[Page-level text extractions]
Start of Block

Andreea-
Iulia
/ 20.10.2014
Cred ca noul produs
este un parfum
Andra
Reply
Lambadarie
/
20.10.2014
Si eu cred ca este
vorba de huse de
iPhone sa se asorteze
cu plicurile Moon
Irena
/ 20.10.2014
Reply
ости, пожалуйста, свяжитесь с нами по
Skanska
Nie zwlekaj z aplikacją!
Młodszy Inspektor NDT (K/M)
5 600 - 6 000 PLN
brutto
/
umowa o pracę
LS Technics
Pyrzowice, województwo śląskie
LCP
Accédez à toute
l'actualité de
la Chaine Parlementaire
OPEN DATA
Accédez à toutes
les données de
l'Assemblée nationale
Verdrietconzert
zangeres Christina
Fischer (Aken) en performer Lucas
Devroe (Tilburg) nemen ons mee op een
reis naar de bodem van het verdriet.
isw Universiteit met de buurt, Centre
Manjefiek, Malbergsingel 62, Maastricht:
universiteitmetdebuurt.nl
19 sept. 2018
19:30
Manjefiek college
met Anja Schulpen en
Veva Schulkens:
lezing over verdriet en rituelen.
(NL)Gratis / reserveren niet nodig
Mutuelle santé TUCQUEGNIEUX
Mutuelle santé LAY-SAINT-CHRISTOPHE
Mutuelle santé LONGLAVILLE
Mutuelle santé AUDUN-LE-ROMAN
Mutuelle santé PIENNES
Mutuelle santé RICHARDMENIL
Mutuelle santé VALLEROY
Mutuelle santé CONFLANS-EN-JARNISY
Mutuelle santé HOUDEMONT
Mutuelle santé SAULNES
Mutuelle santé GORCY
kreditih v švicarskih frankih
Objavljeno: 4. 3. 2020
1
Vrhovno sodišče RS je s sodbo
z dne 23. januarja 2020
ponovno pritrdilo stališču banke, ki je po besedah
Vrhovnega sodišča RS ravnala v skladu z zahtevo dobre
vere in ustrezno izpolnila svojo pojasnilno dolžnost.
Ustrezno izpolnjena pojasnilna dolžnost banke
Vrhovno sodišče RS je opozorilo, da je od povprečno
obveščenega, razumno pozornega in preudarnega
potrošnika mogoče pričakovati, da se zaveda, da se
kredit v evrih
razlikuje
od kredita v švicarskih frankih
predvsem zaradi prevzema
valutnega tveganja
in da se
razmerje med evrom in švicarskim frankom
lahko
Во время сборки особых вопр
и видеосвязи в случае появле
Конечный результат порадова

End of Block

* **Exercise description**
Lines with "santé" in them are what the answer must contain; copy each from the records above.

* **Output below**
Mutuelle santé TUCQUEGNIEUX
Mutuelle santé LAY-SAINT-CHRISTOPHE
Mutuelle santé LONGLAVILLE
Mutuelle santé AUDUN-LE-ROMAN
Mutuelle santé PIENNES
Mutuelle santé RICHARDMENIL
Mutuelle santé VALLEROY
Mutuelle santé CONFLANS-EN-JARNISY
Mutuelle santé HOUDEMONT
Mutuelle santé SAULNES
Mutuelle santé GORCY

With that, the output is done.